Aluminium, an energy intensive metal has been adversely impacted by downward spike in crude oil prices. Aluminium prices have been unable to move above US$2,000/ton during the past month, then breaching the psychological levels of US$1,900/ton during this week. Initially, market participants perceived that price levels below US$2000/ton could invite more production cuts. Conversely, global primary aluminium output is expanding rapidly as spot premiums still remain lucrative for the producers, offsetting the price decline. In addition, there has been no concrete production cutback by the Chinese producers, considering such low Aluminium prices. It seems that Chinese producers are still comfortable with their production margins at such price levels. On price front, Aluminium prices are expected to witness a downward trajectory in the short term, as bulls will remain dissuaded by expanding global supply and bearish energy prices.

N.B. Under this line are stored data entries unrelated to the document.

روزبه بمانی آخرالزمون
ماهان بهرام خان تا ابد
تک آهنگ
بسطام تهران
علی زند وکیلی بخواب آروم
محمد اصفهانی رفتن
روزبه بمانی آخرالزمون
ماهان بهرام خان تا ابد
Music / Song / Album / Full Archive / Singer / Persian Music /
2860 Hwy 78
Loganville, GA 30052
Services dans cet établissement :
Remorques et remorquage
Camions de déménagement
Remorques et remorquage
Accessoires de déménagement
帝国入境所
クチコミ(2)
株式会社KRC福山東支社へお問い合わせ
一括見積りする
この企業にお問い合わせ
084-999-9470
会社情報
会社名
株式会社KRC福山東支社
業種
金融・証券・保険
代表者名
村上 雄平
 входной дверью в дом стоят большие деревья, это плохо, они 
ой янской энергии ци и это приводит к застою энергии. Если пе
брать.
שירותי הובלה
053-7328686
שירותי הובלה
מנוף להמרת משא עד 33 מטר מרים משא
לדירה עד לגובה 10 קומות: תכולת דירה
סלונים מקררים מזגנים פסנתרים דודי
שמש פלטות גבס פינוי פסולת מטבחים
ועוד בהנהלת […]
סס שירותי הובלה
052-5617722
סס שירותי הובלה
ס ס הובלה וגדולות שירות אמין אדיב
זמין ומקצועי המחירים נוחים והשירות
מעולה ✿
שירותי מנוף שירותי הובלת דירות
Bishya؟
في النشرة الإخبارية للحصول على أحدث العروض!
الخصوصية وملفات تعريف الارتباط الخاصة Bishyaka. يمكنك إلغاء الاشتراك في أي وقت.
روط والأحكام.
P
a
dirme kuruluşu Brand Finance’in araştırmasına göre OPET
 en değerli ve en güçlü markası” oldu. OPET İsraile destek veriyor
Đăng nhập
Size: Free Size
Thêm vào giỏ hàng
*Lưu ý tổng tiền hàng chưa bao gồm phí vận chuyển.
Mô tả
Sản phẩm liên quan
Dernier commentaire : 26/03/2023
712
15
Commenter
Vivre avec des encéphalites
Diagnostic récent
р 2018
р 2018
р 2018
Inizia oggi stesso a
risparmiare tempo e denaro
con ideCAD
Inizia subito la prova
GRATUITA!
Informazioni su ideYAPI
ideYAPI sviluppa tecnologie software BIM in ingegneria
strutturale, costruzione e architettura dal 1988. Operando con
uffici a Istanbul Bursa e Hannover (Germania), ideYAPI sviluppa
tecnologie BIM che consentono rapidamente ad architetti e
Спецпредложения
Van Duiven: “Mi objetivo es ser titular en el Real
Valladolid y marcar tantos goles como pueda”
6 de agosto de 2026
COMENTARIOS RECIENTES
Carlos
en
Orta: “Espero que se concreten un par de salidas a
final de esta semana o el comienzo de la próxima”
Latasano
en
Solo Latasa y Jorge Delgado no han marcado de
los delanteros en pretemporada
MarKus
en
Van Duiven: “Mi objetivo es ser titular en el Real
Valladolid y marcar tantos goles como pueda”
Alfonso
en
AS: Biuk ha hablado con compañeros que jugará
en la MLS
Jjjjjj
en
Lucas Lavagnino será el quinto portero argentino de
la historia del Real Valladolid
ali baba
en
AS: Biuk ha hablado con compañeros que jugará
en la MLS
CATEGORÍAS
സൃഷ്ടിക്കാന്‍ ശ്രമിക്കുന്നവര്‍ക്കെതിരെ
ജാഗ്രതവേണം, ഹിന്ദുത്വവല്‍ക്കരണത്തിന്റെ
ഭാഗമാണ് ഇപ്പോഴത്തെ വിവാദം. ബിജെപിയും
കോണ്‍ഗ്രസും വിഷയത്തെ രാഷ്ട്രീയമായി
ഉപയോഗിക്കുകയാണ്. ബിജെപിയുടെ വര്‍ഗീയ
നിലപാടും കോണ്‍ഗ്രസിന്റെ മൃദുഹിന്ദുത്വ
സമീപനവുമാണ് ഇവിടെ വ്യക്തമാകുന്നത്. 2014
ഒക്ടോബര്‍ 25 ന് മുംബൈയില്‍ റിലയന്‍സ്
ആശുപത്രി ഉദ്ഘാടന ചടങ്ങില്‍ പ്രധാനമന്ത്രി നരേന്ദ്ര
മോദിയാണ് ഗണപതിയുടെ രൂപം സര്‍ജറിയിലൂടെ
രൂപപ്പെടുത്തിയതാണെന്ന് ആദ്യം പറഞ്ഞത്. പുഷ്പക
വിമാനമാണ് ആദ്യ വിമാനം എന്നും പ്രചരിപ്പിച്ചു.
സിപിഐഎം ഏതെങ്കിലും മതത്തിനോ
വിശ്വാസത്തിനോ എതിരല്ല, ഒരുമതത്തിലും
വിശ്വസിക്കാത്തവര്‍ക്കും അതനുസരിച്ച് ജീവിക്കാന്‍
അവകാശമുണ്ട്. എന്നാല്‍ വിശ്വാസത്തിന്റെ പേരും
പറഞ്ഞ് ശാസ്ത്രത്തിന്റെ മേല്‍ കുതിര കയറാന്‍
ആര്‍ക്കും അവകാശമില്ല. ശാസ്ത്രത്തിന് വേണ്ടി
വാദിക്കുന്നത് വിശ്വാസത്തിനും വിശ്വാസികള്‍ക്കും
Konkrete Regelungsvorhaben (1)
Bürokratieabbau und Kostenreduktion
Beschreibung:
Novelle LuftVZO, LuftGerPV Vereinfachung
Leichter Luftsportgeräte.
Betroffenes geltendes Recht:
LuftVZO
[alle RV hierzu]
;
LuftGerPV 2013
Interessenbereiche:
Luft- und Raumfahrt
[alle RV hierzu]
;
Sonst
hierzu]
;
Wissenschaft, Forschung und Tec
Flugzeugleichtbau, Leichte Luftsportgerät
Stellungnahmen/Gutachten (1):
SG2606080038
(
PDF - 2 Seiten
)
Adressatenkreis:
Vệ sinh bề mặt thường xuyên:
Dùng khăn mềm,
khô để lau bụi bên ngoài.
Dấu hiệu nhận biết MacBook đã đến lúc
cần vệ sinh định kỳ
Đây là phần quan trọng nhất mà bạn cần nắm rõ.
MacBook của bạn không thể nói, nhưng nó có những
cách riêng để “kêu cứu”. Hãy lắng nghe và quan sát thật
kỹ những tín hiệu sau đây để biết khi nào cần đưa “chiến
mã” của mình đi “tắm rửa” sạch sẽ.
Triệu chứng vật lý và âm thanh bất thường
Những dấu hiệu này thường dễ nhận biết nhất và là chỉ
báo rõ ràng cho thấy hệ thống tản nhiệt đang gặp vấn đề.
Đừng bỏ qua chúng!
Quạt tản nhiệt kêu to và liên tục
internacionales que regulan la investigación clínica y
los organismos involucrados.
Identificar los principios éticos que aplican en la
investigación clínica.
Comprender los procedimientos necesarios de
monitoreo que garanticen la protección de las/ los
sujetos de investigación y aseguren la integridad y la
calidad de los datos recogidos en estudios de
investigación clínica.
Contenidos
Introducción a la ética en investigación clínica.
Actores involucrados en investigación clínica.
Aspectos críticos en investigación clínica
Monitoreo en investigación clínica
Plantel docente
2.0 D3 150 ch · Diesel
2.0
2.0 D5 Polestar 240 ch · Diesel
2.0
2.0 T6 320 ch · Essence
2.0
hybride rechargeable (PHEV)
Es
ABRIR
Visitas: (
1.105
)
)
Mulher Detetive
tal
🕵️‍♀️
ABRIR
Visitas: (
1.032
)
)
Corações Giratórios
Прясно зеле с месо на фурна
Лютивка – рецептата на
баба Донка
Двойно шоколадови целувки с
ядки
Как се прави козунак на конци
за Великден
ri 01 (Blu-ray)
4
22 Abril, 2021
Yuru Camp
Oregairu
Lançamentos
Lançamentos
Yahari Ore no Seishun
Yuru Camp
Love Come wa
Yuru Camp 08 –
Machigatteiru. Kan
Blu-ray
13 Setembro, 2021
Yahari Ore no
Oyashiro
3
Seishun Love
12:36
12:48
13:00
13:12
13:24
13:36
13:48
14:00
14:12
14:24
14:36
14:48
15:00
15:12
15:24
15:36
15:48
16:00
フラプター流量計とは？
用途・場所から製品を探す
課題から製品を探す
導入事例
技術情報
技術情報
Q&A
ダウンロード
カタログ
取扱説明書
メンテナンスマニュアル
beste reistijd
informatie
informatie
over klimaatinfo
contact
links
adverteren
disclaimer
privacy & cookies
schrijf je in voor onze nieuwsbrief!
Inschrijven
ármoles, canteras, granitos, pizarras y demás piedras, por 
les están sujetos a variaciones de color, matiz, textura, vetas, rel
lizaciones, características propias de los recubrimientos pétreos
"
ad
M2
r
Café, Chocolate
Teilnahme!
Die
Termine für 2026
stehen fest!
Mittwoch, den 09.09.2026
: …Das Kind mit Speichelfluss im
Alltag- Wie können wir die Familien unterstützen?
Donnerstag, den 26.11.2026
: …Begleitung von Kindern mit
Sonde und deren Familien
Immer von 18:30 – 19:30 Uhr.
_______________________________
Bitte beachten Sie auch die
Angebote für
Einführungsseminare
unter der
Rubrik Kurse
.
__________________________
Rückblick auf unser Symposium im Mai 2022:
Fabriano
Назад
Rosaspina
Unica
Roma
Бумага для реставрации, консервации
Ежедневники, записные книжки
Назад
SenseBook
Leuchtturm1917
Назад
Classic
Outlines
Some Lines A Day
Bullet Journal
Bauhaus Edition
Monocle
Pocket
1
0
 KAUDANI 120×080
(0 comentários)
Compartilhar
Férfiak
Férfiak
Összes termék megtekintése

LME Aluminium – breach of key trendline support would invite further weakness
MCX Aluminium – H-S pattern breakdown could pave way for further weakness
Source: Metastock, India Infoline Research
Ever since the break below the psychological US$2,000/ton mark, LME aluminium prices have found it difficult to gain foothold amid fluctuating crude oil prices. Last week’s breakdown below the crucial support of US$1,950/ton which also coincides with the 161.8% Fibonacci level has validated the long term trend line breakdown and calls for further weakness to follow. Potential downside target is seen at US$1,700-1,780/ton, while US$2,000-2,075/ton acts as a stiff barrier from the medium to long term view point.
In MCX, aluminium prices have been finding strong resistance around Rs112/kg and are currently in the verge of breaking Rs105/kg, which would initiate a complex head and shoulder pattern on weekly charts. Initial target for this pattern is identified close to Rs100/kg which I also the 6.58% Fibonacci level, while potential do exists for a test of Rs96.5/kg as well.